Amazon is 30 years old now. It was only 19 years old when Brad Stone released his book The Everything Store: Jeff Bezos and the Age of Amazon. By all accounts, Jeff Bezos always had the vision that Amazon would sell everything. And whilst it doesn’t sell everything, it sells a lot. It covers nearly every part of retail through amazon.com, it covers food and beverage through Amazon Fresh, it covers cloud (where they have the largest market share) and AI through the insanely profitable AWS, it covers media and entertainment through Prime Video and it’s got a significant online advertising component too. Then there are the subsidiaries: Kuiper Systems (a satellite provider), IMDd, Goodreads, Ring, Audible, Twitch, Whole Goods Market and Zoox, for self driving cars. Then there are services it uses to run operations, such as Amazon Air, Amazon Flex and Amazon Logistics. Amazon is huge. It’s a modern-day technology conglomerate. In fact, you could compare it to Samsung and Hyundai which we generally think of when we’re talking about conglomerates. We have to mention another big US conglomerate, which has been built through acquisitions, and that’s Warren Buffett’s Berkshire Hathaway. Berkshire owns or partially owns businesses in as diverse industries as financial services (insurance, payments, banking), utilities and energy, manufacturing, clothing, flight services, retail, media, real estate, consumer technology and fast-moving consumer goods.

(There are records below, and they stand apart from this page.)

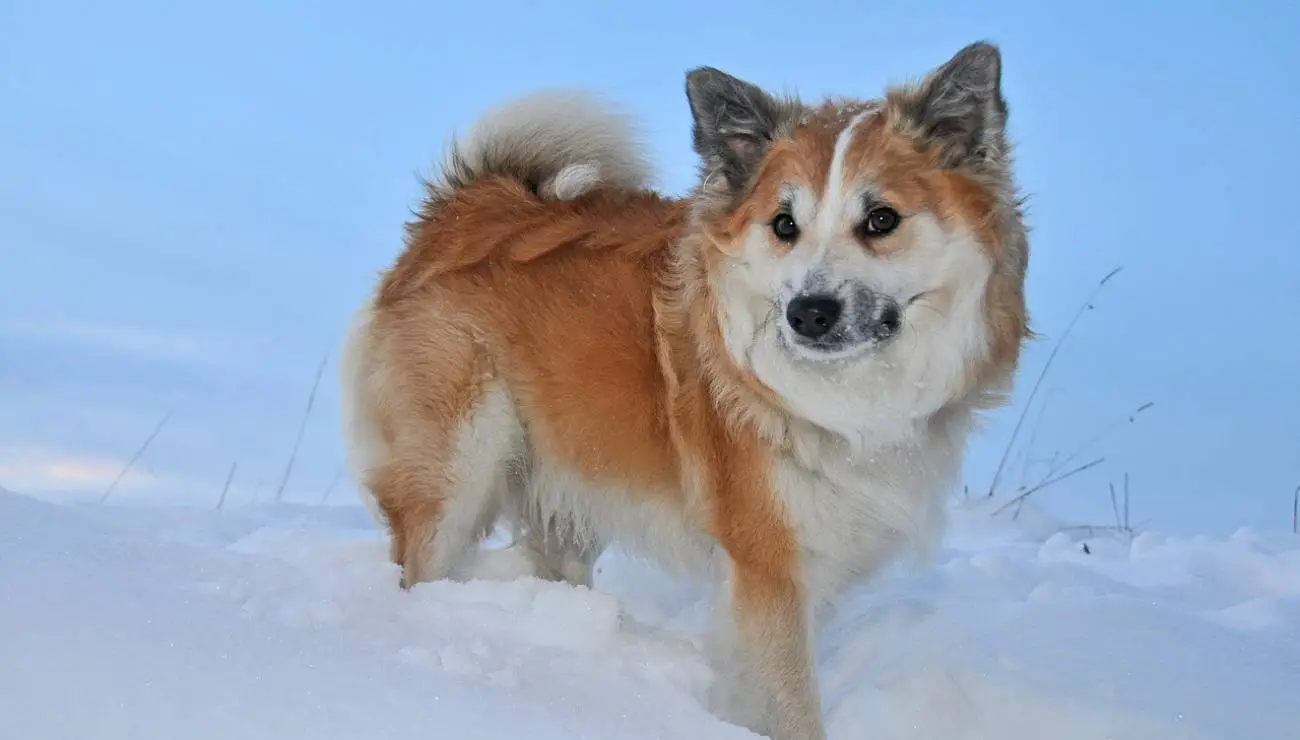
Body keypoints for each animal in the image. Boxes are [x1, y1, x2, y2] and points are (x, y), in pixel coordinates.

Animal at [340, 41, 1029, 738]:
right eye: (784, 225)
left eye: (881, 219)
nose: (808, 313)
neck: (849, 397)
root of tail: (469, 206)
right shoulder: (766, 563)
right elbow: (791, 701)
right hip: (456, 471)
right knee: (422, 562)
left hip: (572, 483)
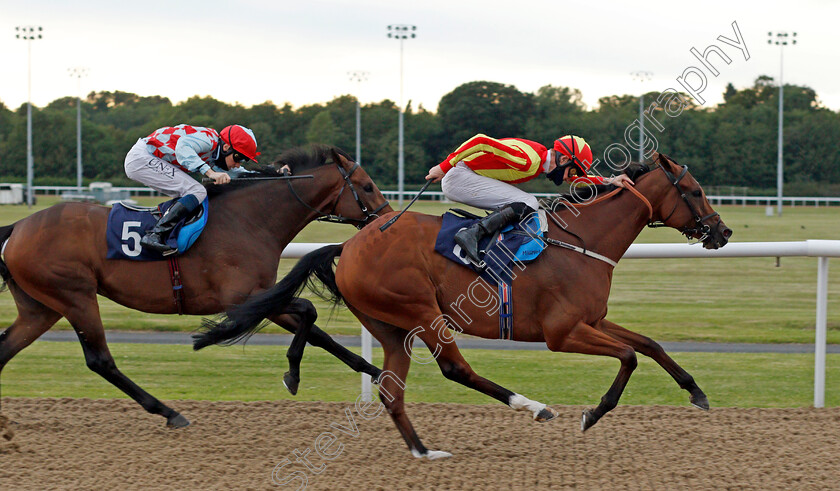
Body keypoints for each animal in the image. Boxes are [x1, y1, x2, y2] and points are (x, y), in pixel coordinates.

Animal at [0, 144, 392, 428]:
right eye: (368, 186)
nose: (387, 218)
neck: (249, 221)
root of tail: (17, 227)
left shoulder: (263, 296)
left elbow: (320, 334)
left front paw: (378, 374)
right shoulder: (242, 297)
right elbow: (309, 312)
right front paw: (292, 374)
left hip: (42, 306)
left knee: (6, 348)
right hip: (75, 296)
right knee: (100, 360)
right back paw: (169, 412)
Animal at [194, 153, 732, 458]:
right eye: (695, 190)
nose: (723, 231)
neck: (584, 242)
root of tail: (350, 243)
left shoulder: (592, 319)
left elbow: (650, 343)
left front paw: (696, 392)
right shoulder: (562, 333)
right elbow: (629, 356)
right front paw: (594, 413)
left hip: (391, 326)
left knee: (392, 389)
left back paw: (423, 451)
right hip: (421, 311)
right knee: (455, 368)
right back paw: (532, 406)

Of course, building and growing these different conglomerates were done very differently, and the management of them is done very differently. Conglomerates are often undervalued by the market, but if you are a buy and hold, long term investor, that shouldn’t worry you. On the contrary, that’s a good thing. As much as I’m a fan of conglomerates, I’m not blind to the fact that they can display the worst of big company behaviour: inefficiency, bloated, slow moving, poor incentives, bad organisational design and lacking in focus.
You’ll notice that as we moved away from The Everything Apps, towards industrial conglomerates the composition of services and products provided changes.

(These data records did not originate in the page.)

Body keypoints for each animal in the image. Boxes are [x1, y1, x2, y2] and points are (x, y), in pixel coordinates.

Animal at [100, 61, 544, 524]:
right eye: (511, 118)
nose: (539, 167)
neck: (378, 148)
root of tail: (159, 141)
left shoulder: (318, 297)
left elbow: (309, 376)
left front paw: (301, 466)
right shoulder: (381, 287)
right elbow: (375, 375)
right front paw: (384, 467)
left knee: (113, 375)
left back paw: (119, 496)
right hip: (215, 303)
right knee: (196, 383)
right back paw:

This brings me onto the biggest two qualms I have with the Silicon Valley Everything App. Firstly, no conglomerate started as a conglomerate, they started in a niche, and then expanded. Amazon started selling books. Berkshire started as a textile mill. Samsung started by selling noodles, fish and groceries. You can’t start with a super app, you’ve got to grow to it. Interestingly, this has always been the Silicon Valley startup advice - find a niche market and exploit it (Facebook found college students as a niche, PayPal found eBay users as a niche). Any product, at conception that aims to be The Everything App will almost certainly fail.
But secondly, Silicon Valley Everything Apps lack ambition. Let’s take Sequoia Capital’s write up of FTX.
“That’s when SBF told Sequoia about the so-called super-app: “I want FTX to be a place where you can do anything you want with your next dollar. You can buy bitcoin. You can send money in whatever currency to any friend anywhere in the world. You can buy a banana. You can do anything you want with your money from inside FTX.”
That’s not an Everything App - it’s simply a payments app. The Everything App, is more often than not, marketing hype. And marketing hype is an avoid at all costs scenario for the clever investor. The Everything Apps touted by Silicon Valley don’t get close to being everything, none of them have an industrial component. Silicon Valley Everything Apps lack ambition, and conglomerates already have bigger ambitions.